結果として、QVBR は、ビットの無駄を最小限に抑えながら一定の動画品質を保てるよう動画ビットレートをスケールする、可変ビットレート制御の強化版になりました。

QVBR ビットレートによって動画プロバイダーは以下のような節約とメリットを実現できます。

  • 動画出力ビットレートを最大 50% 減少
  • 動画コンテンツのストレージと配信のコストを節減: ビットを無駄に使用しない
  • AWS Elemental のエンコードソフトウェアとメディアサービスを追加料金なしで使用できる
  • 簡単操作: どのようなタイプのソースコンテンツでも設定を 1 つ選択するだけ
  • クイックスタート: プレイヤーの変更は不要
  • エンコーダーに組み込み: レイテンシーや追加の分析パスは不要
  • マルチコーデック: AVC を使用するか、HEVC を選択してさらに圧縮節減
  • ライブ動画 (イベントや 24 時間 365 日チャンネル) と VOD アプリケーションに使用可能: ブロードキャスト、OTT、ストリーミング、ダウンロードなど
  • 同一 ABR セット内で CBR、VBR、QVBR レンディションを自由に組み合わせ可能
  • 動画エンコードの効率と品質の劇的な向上を体感
  • 顧客は優れた視聴体験を安定して楽しめる

設計の検証: AWS re:Invent で QVBR をテスト

毎年、世界中の視聴者が re:Invent の基調講演をライブストリーミングで楽しみます。ほとんどの大規模ライブイベントと同様、AWS では大切な情報を伝えるため、高品質なビジュアル、製作ツール、アートワークに資金を投じています。巨大な画面に表示される基調講演のプレゼンテーションには、何千人もの出席者がその場で注目し、さらに多くの人がライブストリーミングで視聴します。そのため、視聴者が映像を十分に楽しめることが必要です。
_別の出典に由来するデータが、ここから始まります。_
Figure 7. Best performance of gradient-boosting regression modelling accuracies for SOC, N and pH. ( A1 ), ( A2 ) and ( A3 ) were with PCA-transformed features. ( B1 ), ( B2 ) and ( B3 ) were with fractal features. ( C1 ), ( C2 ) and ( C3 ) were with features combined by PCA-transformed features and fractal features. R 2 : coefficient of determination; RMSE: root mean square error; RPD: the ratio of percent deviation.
re:Invent 2018 において、チームはライブストリーミングを QVBR に切り替え、AWS Elemental と AWS のサービスを使用することで、さらにシームレスな視聴体験を大幅に低いコストで実現できました。どれほど引き下げられたのでしょうか。

2018 年に基調講演をライブで視聴した人は前年より大きく増加しましたが、ストリーミング料金の総額の下げ幅は 20% を超えました。

それで、AWS が QVBR を使って re:Invent でのライブストリーミングの出費を節減できたのであれば、お客様もストレージと配信のコスト節減と一定の動画品質維持の両方が求められている場面で QVBR を使用できます。

詳細: AWS イベントテクノロジーチームのエキスパートから、QVBR をライブやオンデマンドの動画に使用する方法適切な QVBR 品質レベルを選択する方法といった技術的なヒントが得られます。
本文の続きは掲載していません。